I want to explain how you are NOT your egg count number. That is just a glimpse, a snap-shot, one month’s look at your fertility. What many often forget when going through a simulation and fertility cycle, is how your eggs must grow evenly with the hormones and medications to make it at the end for a mature egg (M2 level) to be frozen. Maybe your body or science didn’t work in your favor. Maybe one of your follicles liked to hog the medications and grow larger than the rest. It is very tricky to get a good number of eggs to grow evenly together.


Whatever amount of eggs you are able to freeze is better than none and an additional chance you never had before. Even if you haven’t been able to freeze just yet, the future eggs you are going to freeze is better than none. I’m proud of you for taking the step to freeze in the first place. You are light years ahead of others by just doing that!

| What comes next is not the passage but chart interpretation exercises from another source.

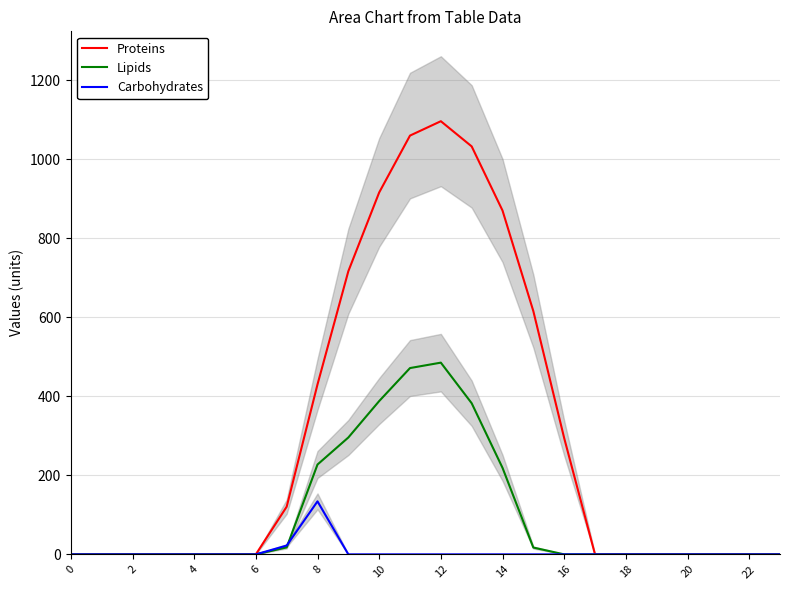

Is the value of Carbohydrates at 12 greater than the value of Lipids at 18?

No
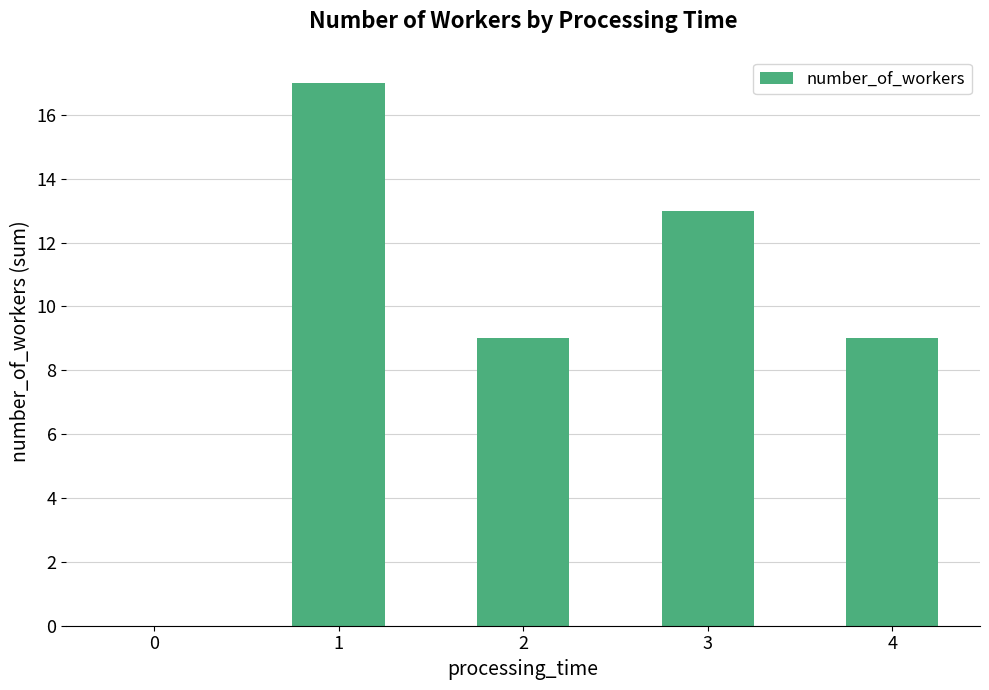

Reading left to right, extract all data points from this chart.

0=0	1=17	2=9	3=13	4=9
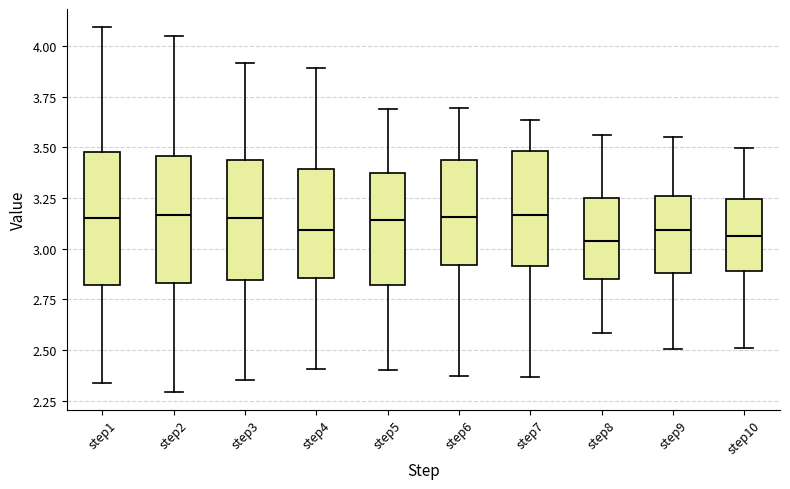

Where is the upper edge of the box for step7 on the y-axis? The values are not printed on the chart, so give them approximately, as read against the axis.

3.50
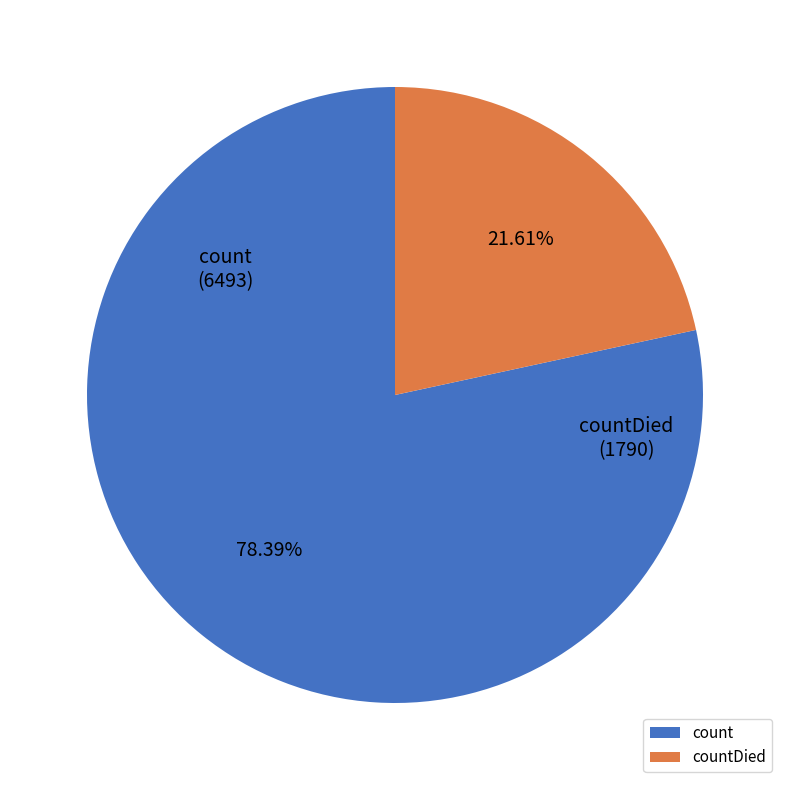

Which slice is the smallest?

countDied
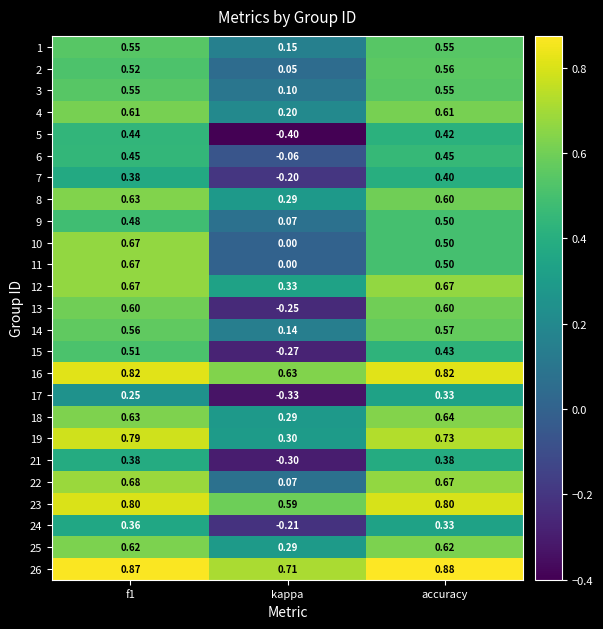

Which series has the largest range (max minus min)?

13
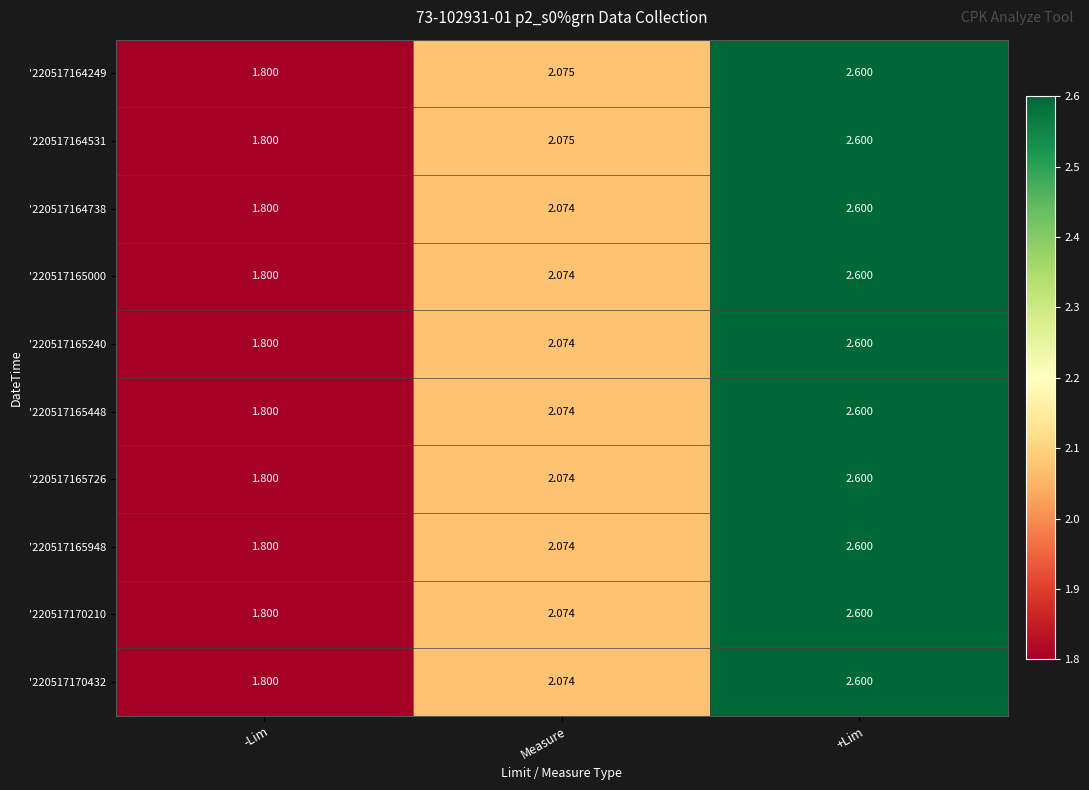

At which label does '220517165448 first exceed 2?

Measure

Preparing for an unknown future is HARD. I like to remind myself to keep the faith, keep on the path, keep forging ahead. Unlike university or school or work, you can not just “work hard” and achieve a pregnancy or family. This is a process that is part science, part genetics, part luck. I constantly remind myself how lucky I am to be born during a time when egg freezing is viable because freezing eggs is the best technology we have today since the birth control pill was invented for women in the 1960’s. Besides it only takes ONE good egg (and good sperm) to be a baby. You are not in an egg race and you are certainly not your egg number.


Every month your body recruits a different number of follicles which is beyond your control. Each one of my fertility cycles, I’ve completed was vastly different from the previous before. Frozen eggs can increase your chances for parenthood someday. I’m egg-cited for the possibilities of that part of the journey. For now, I’m content to be able to relax, explore dating, and see the world until I’m ready for those next steps.


After adding more eggs to my collection, I finally feel like I can officially retire from freezing just in time for my 37th birthday. I never felt this much relief until now. It has been a long 5-year journey. Egg freezing is the best birthday gift I could have given myself, knowing I did all that was in my power to protect my future. It did not come without sacrifice and planning. I do have some theories about why this cycle was the best I’ve ever been able to freeze.


Cycle three was more successful than I could have imagined and resulted in more M2s than either of my other two cycles combined. I saw a jump in my AMH test from my baseline testing in years prior. That was the first indication that I might have been doing lifestyle factors that were actually making an impact. I attribute the year-long prep taking daily fertility supplements, being off birth control to wake-up my ovaries after years of hormones, having good genes or genetics, limiting my drinking, increasing my exercise routines, and the aggressive fertility stimulation protocol I was on for the great egg yield results.


After successful freezing a total of 61 eggs, I’m finally comfortable not worrying about the future as the odds are in my favor. Now on to the next adventure and eventually finding worthy enough sperm (ie: future husband) to have a family with. I’m leaving my options open and not against the idea of using a sperm donor too. I have seen that option work great for several of my friends and love watching their kids grow. Either way, I now have options.


How about you? What do you think? Do you feel like you are your egg count number? Are you private about how many eggs you were able to collect or about freezing in the first place? Do you think about or compare your egg freezing experience to others you may know about or friends who have done it? How much does your egg count number matter to you? I would love to hear from you. Please email me at [email protected] or call 978-EGG-CLUB.


I would also like to encourage you to realize this is not a fertility competition and the only person you ever are competing against in life is with yourself. Life is a journey. Make good decisions and enjoy the ride.